Izak s’activa et lui retira le reste des vêtements. En cet instant, Altaïr était faible. Vulnérable. Une proie parfaite. Izak ressortit de la salle d’eau et s’en alla. Quelle grave erreur.
Je me dissociai des flammes crépitantes, m’étirai tel un chat et roulai des hanches en direction du bain. Je n’avais plus qu’à cueillir l’amaryllis. J’entrouvris la porte, une buée m’agressa les sens de la vue et de l’odorat. Il n’y avait pas que la vanille et du citron, des herbes médicinales étaient incluses dans ce mélange improbable.
La salle de bain était immense, une dizaine de personnes auraient pu s’y baigner. Des marches en marbre permettaient de rejoindre l’eau. Celle-ci était cristalline et Altaïr m’offrait son dos jonché de cicatrices. Marquage de ses anciens affrontements. Ses longs cheveux argentés ruisselaient sur ses épaules et son torse. Le San Emie semblait issu d’une peinture, il était la représentation d’un dieu vivant. Mais le charme fut atténué : il toussa et un liquide doré tapissa sa main.

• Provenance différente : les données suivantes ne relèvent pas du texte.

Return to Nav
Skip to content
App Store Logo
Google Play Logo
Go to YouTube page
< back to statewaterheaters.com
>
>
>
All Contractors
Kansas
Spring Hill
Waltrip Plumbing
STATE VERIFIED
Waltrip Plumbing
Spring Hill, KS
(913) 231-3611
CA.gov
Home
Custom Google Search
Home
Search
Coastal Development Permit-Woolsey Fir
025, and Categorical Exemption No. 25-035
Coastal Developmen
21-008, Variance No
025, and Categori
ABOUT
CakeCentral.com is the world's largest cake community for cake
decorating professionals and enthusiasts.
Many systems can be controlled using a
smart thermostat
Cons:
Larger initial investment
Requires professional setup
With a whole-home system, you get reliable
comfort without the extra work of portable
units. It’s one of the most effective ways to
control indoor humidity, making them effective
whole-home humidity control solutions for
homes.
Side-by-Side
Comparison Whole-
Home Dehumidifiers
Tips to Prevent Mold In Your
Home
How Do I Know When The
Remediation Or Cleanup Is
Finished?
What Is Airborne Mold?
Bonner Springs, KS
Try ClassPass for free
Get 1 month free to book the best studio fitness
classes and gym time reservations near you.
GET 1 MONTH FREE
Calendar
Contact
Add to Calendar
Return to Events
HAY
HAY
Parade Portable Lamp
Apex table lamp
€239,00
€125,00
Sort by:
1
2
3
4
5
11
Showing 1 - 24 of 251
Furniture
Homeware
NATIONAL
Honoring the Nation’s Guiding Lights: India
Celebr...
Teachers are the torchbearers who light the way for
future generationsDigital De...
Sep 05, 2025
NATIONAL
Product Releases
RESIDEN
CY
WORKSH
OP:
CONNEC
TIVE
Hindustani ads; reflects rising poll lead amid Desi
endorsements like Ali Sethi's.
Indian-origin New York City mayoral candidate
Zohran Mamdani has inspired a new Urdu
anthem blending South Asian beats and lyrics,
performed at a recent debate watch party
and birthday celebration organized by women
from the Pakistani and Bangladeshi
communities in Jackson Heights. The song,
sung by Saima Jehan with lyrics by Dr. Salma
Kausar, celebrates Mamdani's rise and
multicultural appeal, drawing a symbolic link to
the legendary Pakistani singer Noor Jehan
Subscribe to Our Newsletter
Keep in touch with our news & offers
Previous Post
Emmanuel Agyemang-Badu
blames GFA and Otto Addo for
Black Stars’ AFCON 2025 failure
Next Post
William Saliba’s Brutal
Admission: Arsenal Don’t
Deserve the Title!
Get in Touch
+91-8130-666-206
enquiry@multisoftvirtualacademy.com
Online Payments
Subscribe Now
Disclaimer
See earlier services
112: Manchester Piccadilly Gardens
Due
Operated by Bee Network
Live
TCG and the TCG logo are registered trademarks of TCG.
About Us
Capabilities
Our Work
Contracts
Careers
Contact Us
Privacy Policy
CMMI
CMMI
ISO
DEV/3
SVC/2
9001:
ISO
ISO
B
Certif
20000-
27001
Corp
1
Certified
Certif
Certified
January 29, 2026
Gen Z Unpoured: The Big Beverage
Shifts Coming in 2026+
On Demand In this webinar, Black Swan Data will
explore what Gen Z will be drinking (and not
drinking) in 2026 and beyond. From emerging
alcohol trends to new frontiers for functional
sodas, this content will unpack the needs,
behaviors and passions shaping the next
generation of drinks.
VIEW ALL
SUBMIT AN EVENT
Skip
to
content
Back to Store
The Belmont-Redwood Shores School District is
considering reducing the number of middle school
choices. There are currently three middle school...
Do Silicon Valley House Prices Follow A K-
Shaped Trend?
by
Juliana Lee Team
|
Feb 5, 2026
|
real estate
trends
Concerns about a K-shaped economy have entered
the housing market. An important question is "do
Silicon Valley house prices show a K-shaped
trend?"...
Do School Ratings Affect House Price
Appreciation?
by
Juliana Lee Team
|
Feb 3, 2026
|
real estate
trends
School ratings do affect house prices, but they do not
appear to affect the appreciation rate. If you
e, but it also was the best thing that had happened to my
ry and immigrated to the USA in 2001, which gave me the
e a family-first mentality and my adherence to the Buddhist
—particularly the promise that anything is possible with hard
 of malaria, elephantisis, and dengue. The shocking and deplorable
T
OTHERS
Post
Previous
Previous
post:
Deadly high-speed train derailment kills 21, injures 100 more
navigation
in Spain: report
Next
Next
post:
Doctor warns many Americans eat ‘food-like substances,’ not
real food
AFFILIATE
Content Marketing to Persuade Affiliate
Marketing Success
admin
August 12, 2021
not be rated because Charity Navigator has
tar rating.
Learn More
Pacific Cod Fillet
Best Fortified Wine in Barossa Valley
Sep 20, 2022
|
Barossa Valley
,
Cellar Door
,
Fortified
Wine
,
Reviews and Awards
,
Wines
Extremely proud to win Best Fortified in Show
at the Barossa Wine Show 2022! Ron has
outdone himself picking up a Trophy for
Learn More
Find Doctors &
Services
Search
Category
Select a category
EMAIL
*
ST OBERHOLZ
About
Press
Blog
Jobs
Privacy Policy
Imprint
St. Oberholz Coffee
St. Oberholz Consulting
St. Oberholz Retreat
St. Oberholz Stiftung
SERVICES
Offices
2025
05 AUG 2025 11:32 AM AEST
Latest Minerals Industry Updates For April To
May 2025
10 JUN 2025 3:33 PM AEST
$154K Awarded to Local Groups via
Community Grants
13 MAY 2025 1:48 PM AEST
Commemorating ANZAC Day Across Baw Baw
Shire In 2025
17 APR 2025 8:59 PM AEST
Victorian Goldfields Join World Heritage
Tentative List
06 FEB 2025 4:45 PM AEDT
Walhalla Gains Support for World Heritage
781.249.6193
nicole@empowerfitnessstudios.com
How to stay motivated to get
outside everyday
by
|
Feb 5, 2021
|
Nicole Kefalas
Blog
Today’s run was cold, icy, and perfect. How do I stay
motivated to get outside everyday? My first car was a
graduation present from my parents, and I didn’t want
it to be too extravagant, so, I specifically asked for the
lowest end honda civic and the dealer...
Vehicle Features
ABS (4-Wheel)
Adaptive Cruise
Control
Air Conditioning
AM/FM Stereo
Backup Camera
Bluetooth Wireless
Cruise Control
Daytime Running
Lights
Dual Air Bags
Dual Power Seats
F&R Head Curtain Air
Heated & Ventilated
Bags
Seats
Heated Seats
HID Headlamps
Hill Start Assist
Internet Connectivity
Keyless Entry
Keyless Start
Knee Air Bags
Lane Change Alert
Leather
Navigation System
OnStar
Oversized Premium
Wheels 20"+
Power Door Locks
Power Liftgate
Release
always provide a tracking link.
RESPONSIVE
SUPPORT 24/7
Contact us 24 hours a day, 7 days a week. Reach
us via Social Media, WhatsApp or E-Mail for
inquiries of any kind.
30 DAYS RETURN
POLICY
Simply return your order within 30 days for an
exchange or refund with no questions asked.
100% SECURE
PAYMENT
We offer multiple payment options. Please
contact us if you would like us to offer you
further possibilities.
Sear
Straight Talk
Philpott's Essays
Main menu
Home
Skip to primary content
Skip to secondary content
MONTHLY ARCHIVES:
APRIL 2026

Le mal que j’avais implanté avait pris du terrain, je n’y croyais presque plus avant de le voir ce soir. Jusqu’à présent, aucun faé n’avait survécu plus de deux ans avec la marque d’un faé sauvage. Altaïr m’étonnait, il était aussi résistant qu’un nuisible. Cela faisait une dizaine d’années...
Je reportai mon attention sur son dos. Devrais-je le noyer ? Ou bien lui trancher la jugulaire ?
Je tendis la main et mon corps réagit avant ma pensée, lorsque j’aperçus une ombre. Je bondis et plaquai Altaïr, ses omoplates heurtèrent le sol du bain et l’eau chaude nous éclaboussa. Ma dague trouva sa gorge. Il écarquilla des cils, et il simula presque une biche capturée par un prédateur. Pendant un instant, son apparence me déboussola. Je n’avais jamais vu ses cheveux naturels. Ils étaient légèrement ondulés et le San Emie possédait une wolf cut. Une coiffure inexistante sous ses cheveux lissés et plaqués en arrière.
Ma main agrippait son pectoral gauche et je sentais les vibrations sous son muscle. Son cœur tambourinait d’une manière irrégulière. Craignait-il la mort ?
— Comment oses-tu, sale sauvage ! Cracha-t-il nullement gêné par sa nudité.
— Ferme la, chauve-souris. Je viens de te sauver la vie, à défaut de te l’arracher.
Il suivit mon regard, une flèche fumante prônait sur le mur blanc et le trou de la fenêtre fit glisser la morsure du froid.
— Pourquoi ? Me questionna-t-il incrédule.
— Je pense que nous avons le même désir : s’ôter mutuellement la vie. Je refuse qu’un autre te fauche.